I have an expensive function that I need to evaluate for several inputs. To use multithreading, I usually use the following workflow:
inputs = collect(deepcopy(input) for _ = 1 : Threads.nthreads())
Threads.@threads for k in iterable
id = Threads.threadid()
change_input!(inputs[id], k)
expensive_function(inputs[id])
restore_input!(inputs[id], k)
end
Since the time per iteration can vary, I want to use a dynamic scheduler with @spawn
. To do so, I must ensure that a specific thread must not switch tasks before finishing the entire loop iteration. How can I do that?

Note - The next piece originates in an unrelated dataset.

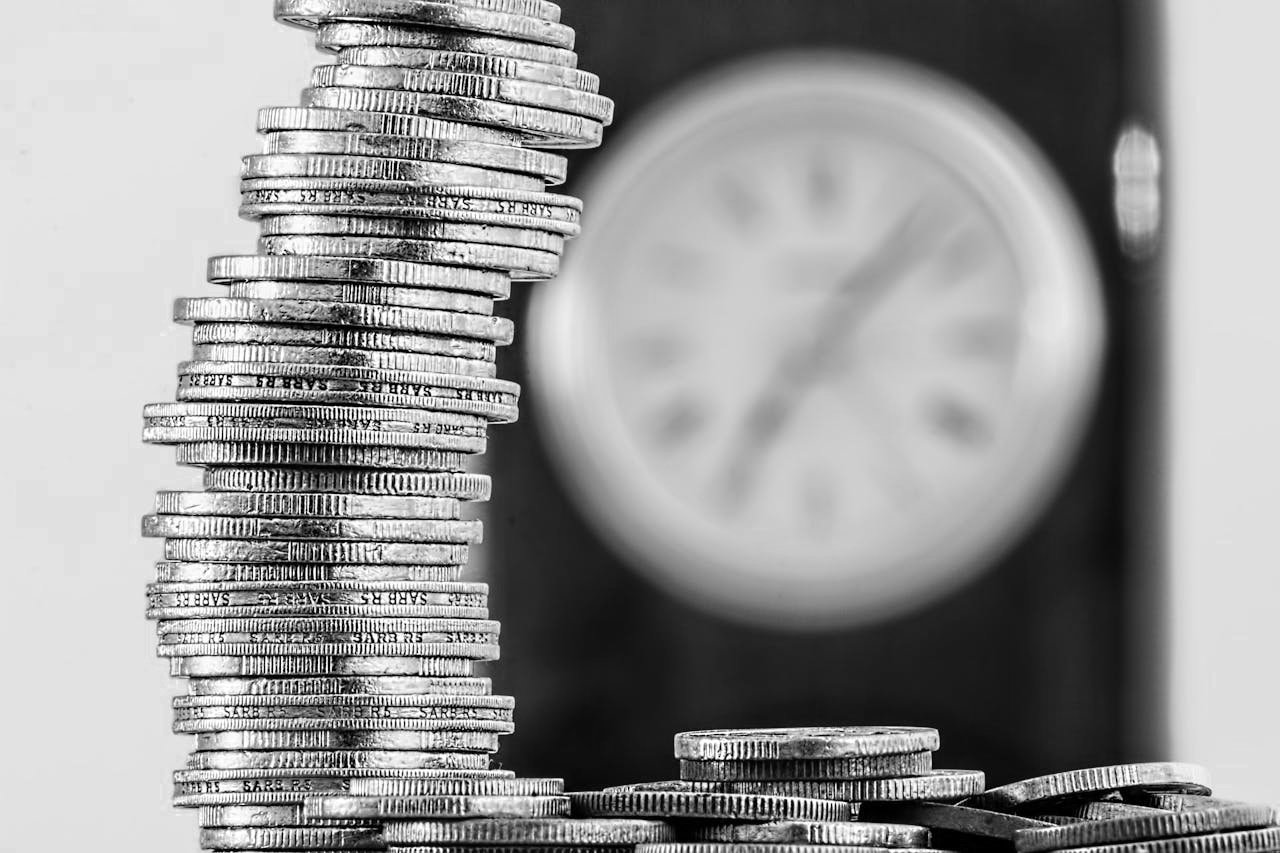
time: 7:07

It seems to me that I cannot do this without overwriting the wait
function. Is that correct?
Thanks in advance
Could you refactor your code to use a pure function for parallel execution?
Then you could do
f(x) = x^2 # some expensive (pure) function
inputs = 1:10
futures = [Threads.@spawn f(x) for x in inputs]
# maybe more code here which does not depend on results
results = fetch.(futures)
1 Like
You might also consider using ThreadPools.jl which exposes the @qthreads
macro for a dynamically scheduled for loop
2 Likes
Maybe something like
function worker(input, channel)
while true
k = take!(channel)
isnothing(k) && break
change_input!(input, k)
expensive_function(input)
restore_input!(input, k)
end
end
channel = Channel(N)
workers = []
for i = 1:N
push!(workers, @spawn worker(deepcopy(input), channel))
end
for k in iterable
put!(channel, k)
end
for i = 1:N
put!(channel, nothing)
end
for worker in workers
wait(worker)
end
1 Like
I thought about calling input_copy = deepcopy(input)
inside the for
loop and then calling the pure function expensive_function(input_copy)
. The problem is that input
occupies a lot of memory, so I would rather minimize the number of calls to deepcopy
.
I didn’t know about ThreadPools. Thanks!
Actually, I think I cannot guarantee that each worker
is assigned to each thread. Maybe this is something where I can use the @tspawnat
macro of the ThreadPools package suggested by @biona001.
If your expensive_function does not modify input (and only returns its output), there is no need to copy it.
If it does need to modify the input, maybe there is a way to split input into separate elements (e.g. columns in a matrix) where each instance of expensive_function only operates on a distinct part of it? Then a (distinct) view on input could be passed to each instance of the expensive_function.
Why do you need that guarantee?
For each iteration, I initially modify some of the elements of input
(a struct
basically composed of Vector{Float64}
fields) and then I call expensive_function
. Indeed, I could split input
into two different variables where only one of them is modified in each iteration. The only problem is that it would demand much work to adapt expensive_function
for this case.
Indeed, I didn’t pay attention to the fact that in your code I have each deepcopy(input)
binded to a specific task, rather than binded to a specific thread.
I’ll definitely test your solution. Thank you!